The hCard standard is very flexible. It doesn't matter which tags you put the classes on. It certainly doesn't have to be in nested div tags. You could just mark up your contact information any way you like, and then wrap the data in span tags to tie the data together. For example, it can be within regular text in a paragraph:

<p class="vcard">
  My name is <span class="fn">Jesse Skinner</span>.
  I live in <span class="adr"><span class="locality">Berlin</span>,
  <span class="country-name">Germany</span></span>.
  I work for <span class="org">Strato AG</span>.
  I have a web development blog at
  <a class="url" href="http://www.thefutureoftheweb.com/">http://www.thefutureoftheweb.com/</a>.
</p>

There's lots of tools already, and more on the way. If you don't want to install a browser plugin, or if you want to give all visitors to your site a way to download your hCard as a vCard, X2V is a service that does just this. Just link to:

http://suda.co.uk/projects/X2V/get-vcard.php?uri=[URL with an hCard]

For example, click here to download a vCard of this simple hCard:

My name is Jesse Skinner. I live in Berlin, Germany. I work for Strato AG. I have a web development blog at http://www.thefutureoftheweb.com/.

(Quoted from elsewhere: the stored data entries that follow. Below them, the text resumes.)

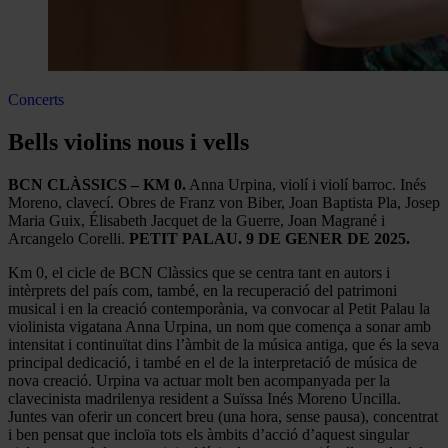
Concerts
Bells violins nous i vells
BCN CLÀSSICS – KM 0.
Anna Urpina, violí i violí barroc. Inés
Moreno, clavecí. Obres de Franz von Biber, Joan Baptista Pla, Josep
Maria Guix, Élisabeth Jacquet de la Guerre, Joan Magrané i
Arcangelo Corelli.
PETIT PALAU. 9 DE GENER DE 2025.
Km 0, el cicle de BCN Clàssics que se centra tant en autors i
intèrprets del país com, també, en la recuperació del patrimoni
musical i en la creació contemporània, va convocar al Petit Palau la
violinista vigatana Anna Urpina, un nom que comença a sonar amb
intensitat i continuïtat dins l’àmbit de la música antiga, que és la seva
principal dedicació, i també en el de la interpretació de música de
nova creació. Urpina va actuar molt ben acompanyada per la
clavecinista madrilenya resident a Suïssa Inés Moreno Uncilla.
Juntes van oferir un concert breu (una hora, sense pausa), concentrat
i ben pensat que incloïa tots els àmbits d’acció d’aquest singular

hCard, like other microformats, is wonderfully simple yet incredibly powerful. You can begin using it right away with very little work, without waiting for the standard to be widely used. As more people start looking for hCards (and your contact information), your web site will already make things easier for them.

Microformats

January 18th, 2006

Microformats are a way of defining new data formats using existing standards and languages (ie. HTML and XML). It's a very exciting area of web development. The concept is relatively new, so there are really only a few formats out there (currently nine formats plus ten draft formats). There's also a lot of room for new formats to be created and used.

The idea is to use simple, easy, and predictable ways of defining new standards, rather than defining some complex impossible new standard. This way, the standard is something people can start using and benefitting from very easily and quickly. There's no need to go and change existing structures. Rather, microformats tend to be subtle adjustments to the way people tend to do things anyway.

The ultimate source of everything microformat-related is currently the the Microformats Wiki, and if it's your first time looking at microformats, I suggest you read the microformats entry. Since it's a Wiki, anybody can add new microformats, or contribute to existing ones.

I can't mention microformats without mentioning Tantek Çelik. He can be credited with the concept, and he still plays a very active role in defining and promoting new standards. He's the editor on the Wiki, and from what I can tell, he's co-created most if not all of the current microformats.

You may be familiar with the rel-nofollow standard. Google came up with the idea of adding rel="nofollow" to links in blog comments. This tells the Googlebot to ignore these links when calculating PageRank. This is intented to prevent comment spam, because spammers won't gain a higher PageRank by sticking their URL in comments.

The idea is perfectly simple. It uses an attribute built into HTML, the rel attribute, in a way that is consistent with its intended purpose. The HTML 4.01 spec says:

This attribute describes the relationship from the current document to the anchor specified by the href attribute. The value of this attribute is a space-separated list of link types.

They give a list of link types, but afterwards they state:

Authors may wish to define additional link types not described in this specification.

As a result, the rel-attribute is a common method of implementing link-related microformats. Another example of a rel-attribute microformat is the Technorati rel-tag format. Technorati scans blog posts looking for links with rel="tag". The word or phrase within that link is used as a tag to describe the post. This blog uses such tags, and you can see them at the end of this post.

In the future, I'd like to discuss some more of these microformats and show more examples. Until then, I suggest you check out the Microformats Wiki and see if there's any microformats you can start using today.